The adult mammalian brain can generate new cells, an ability crucial to healthy brain functioning but one that can be compromised by aging or illness. In the June 24 issue of the journal Cell, Brain & Behavior Research Foundation Independent Investigator Hongjun Song, Ph.D., and colleagues report discoveries that are helping to explain how the brain renews itself.
Neurons are the all-important cells of brain communication. They are surrounded by glia, cells that provide support and protection. Adult neurogenesis and gliogenesis─the birth processes of neurons and of glial cells─occur in different brain regions. Stem cells are precursor cells that have the capacity to replicate themselves and also to mature into different specialized cell types. But whether neurons and glial cells arise from different types of progenitor cells or from a single type has been unclear until the current study.
Dr. Song is Professor of Neurology and Director of the Stem Cell Biology Program at the Institute for Cell Engineering at the Johns Hopkins University School of Medicine. Using mice as their model system, Song and his team developed a genetic strategy for tracing the life cycle of precursor cells in the brain. What they found was that any single stem cell is capable of both replacing itself and of giving rise to both neurons and glia. They also discovered that a lone stem cell can generate two new stem cells; that is, stem cells don’t just maintain the numerical status quo, or deplete in number, they can amplify their number.
In discussing this last, unexpected finding, Dr. Song observed: “If we can somehow cash in on this newly discovered property of stem cells in the brain, and find ways to intervene so they divide more, then we might actually increase their numbers instead of losing them over time, which is what normally happens, perhaps due to aging or diseases.”
In a needle-in-the-haystack approach, the researchers circumvented the problem of the enormous haystack represented by the many cell types in the mouse brain by using as their “needle” just one type of cell, called a radial glia-like precursor, or RGL. They chose to follow the fate of this particular cell based on earlier research showing that RGLs act in stem-cell fashion and give rise to neurons. Through genetic manipulation it was possible to color-code the cells, and track all the new cells generated by each original RGL. The labeled cells were followed for periods ranging up to a year during which they continued to produce progeny.

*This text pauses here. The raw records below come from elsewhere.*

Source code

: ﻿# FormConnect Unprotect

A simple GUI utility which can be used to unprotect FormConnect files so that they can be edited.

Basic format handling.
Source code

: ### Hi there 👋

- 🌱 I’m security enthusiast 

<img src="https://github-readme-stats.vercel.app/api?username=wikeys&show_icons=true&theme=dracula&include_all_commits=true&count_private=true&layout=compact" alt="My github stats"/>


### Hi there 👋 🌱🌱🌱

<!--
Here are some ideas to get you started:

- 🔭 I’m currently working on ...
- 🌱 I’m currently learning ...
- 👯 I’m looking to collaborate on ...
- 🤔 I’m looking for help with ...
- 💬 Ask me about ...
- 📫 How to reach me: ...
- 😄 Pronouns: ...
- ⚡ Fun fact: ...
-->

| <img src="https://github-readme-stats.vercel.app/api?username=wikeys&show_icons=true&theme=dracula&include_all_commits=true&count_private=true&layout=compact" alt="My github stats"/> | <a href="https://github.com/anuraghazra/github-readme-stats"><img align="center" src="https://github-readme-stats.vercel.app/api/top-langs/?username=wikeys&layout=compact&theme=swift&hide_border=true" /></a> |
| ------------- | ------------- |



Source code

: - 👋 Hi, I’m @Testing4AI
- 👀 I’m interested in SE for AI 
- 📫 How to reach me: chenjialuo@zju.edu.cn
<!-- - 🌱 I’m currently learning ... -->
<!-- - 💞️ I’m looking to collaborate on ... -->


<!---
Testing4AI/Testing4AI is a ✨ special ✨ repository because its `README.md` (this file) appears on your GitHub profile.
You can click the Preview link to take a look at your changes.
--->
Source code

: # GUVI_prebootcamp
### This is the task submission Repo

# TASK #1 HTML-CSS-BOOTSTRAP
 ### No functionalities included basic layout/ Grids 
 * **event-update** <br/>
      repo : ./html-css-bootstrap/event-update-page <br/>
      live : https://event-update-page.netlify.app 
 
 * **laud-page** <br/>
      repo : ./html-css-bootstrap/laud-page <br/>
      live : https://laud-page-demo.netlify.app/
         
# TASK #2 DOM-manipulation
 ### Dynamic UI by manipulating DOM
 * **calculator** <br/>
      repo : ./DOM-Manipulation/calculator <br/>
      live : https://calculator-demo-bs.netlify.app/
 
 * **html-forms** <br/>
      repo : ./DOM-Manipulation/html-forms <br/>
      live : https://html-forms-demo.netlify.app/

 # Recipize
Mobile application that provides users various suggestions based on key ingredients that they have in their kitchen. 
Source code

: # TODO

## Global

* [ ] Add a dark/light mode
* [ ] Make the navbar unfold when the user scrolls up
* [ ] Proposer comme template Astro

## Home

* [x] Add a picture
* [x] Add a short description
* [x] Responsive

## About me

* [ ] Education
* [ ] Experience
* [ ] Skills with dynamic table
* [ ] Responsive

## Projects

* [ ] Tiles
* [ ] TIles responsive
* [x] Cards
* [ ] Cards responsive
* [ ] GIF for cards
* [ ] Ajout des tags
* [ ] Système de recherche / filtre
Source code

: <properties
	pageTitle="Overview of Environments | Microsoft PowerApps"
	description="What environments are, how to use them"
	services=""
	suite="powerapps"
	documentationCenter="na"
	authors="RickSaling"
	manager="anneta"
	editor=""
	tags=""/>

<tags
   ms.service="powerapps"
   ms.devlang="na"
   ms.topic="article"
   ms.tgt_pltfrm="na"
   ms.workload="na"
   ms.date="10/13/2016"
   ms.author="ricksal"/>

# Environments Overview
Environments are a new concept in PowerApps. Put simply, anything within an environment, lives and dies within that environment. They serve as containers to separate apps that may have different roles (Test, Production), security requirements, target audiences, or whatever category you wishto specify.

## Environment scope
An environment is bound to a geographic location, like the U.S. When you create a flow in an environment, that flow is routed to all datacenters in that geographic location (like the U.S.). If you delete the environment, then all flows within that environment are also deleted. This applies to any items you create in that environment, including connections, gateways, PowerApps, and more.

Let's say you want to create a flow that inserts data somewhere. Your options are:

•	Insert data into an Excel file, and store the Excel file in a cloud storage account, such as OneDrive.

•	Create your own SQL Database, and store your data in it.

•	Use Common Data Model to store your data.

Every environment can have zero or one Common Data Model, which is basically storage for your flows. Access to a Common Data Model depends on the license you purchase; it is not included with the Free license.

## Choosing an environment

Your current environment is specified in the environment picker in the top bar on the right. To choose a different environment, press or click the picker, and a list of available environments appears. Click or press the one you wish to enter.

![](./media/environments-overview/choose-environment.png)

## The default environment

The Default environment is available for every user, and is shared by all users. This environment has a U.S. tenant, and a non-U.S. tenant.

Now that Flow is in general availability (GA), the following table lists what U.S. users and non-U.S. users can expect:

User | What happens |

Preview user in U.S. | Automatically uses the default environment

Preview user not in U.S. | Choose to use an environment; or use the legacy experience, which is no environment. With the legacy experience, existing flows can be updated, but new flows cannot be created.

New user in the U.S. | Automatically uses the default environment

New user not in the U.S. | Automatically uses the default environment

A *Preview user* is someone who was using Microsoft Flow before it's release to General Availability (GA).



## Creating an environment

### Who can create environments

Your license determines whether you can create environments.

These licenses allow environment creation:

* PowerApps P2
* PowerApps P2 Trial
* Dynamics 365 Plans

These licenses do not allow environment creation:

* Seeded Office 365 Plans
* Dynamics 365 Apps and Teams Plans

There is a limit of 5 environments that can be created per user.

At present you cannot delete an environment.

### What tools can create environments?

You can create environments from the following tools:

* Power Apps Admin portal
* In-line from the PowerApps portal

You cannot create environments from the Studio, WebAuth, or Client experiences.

To explore how RGLs were activated, the scientists focused on the role of a regulatory gene called PTEN (interestingly, an autism-associated gene.) Previously, it had been thought that deleting PTEN increased stem-cell activation, but the Song team showed that the increase is transient and the ultimate effect of PTEN deletion is stem-cell depletion.
Dr. Song received a NARSAD Independent Investigator Grant in 2008.